As sociedades ocidentais paradigmas que foram para a organização e o funcionamento econômico, social, político, jurídico, científico e tecnológico, para todo planeta, nos últimos três séculos, estão deixando de ser a inspiração maior da caminhada da Humanidade. A liderança da construção da história está se deslocando para o Oriente.
Controlar a inflação, recuperar o setor industrial tecnologicamente superado, estabelecer regras para o comercio internacional, curar doenças, melhorar a previsão do clima, pesquisar o fundo do mar e muito mais, os jovens de hoje, bem formados, sabem fazer com a ajuda das novas possibilidades que a informática e a inteligência artificial oferecem. Poucos, no entanto, tem condições de uma reflexão filosófica mínima sobre a razão da existência humana e da dignidade inata de todas as pessoas.
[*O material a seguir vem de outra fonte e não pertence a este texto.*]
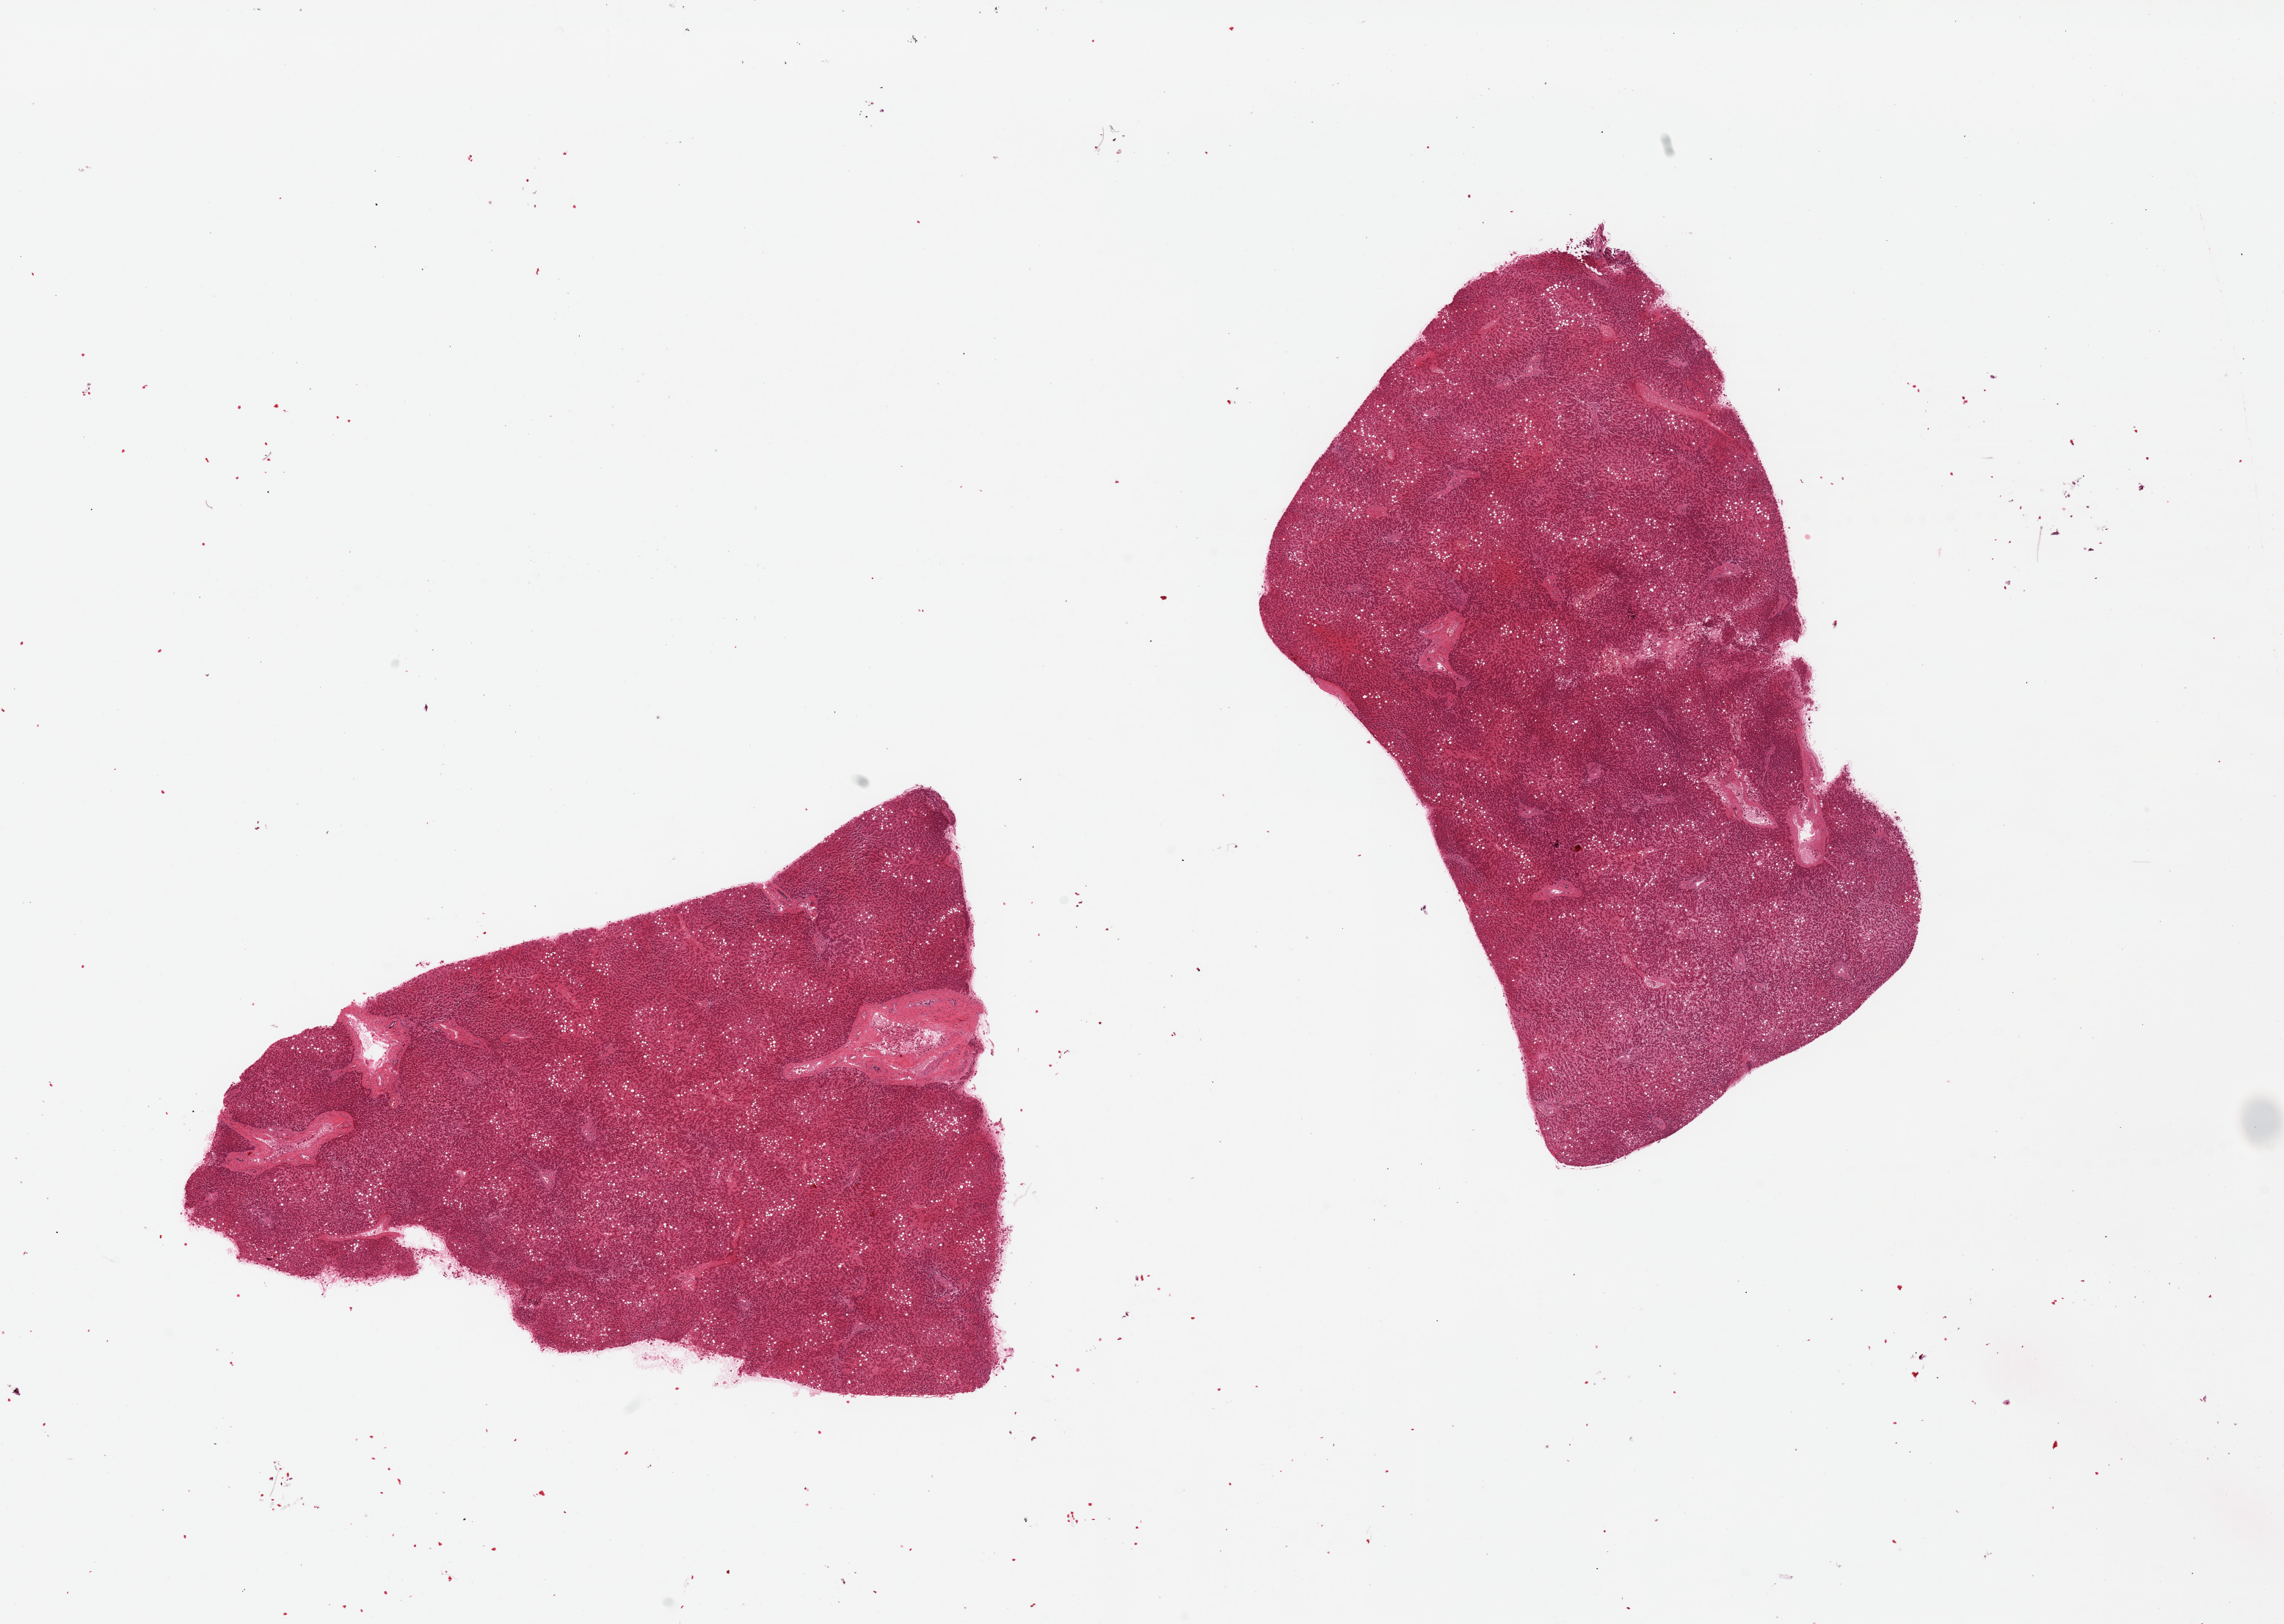
Haematoxylin and eosin whole-slide image, a low-resolution overview of the entire scanned area, about 24.6 x 17.5 mm. PAXgene-fixed paraffin-embedded (PFPE) section. Section of liver (target tissue). Tissue donor sample. Male donor.
- pathologist's review note for this sample: 2 pieces. moderate vascular congestion.. 10% macrovesicular steatosis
Um dos alicerces da Civilização Ocidental está na ação do Cristianismo, que consolidou a crença na dignidade inata das mulheres e dos homens, bem como a crença no destino transcendente de todos. Esta afirmação é encontrada na maioria das manifestações dos cientistas sociais, em todo o mundo.
A ética cristã, inspiradora da forma de organizar as sociedades visando a promoção do Bem Comum, da democracia, da liberdade, da justiça e da paz, crença que foi a fonte do pensamento político Ocidental e que proporcionou o ambiente indutor do progresso, deixou, nos dias atuais, de ser considerada uma reflexão importante. As pessoas que ainda guardam e defendem tais valores são tidos, frequentemente, como de baixo nível de formação intelectual e ultrapassados conservadores.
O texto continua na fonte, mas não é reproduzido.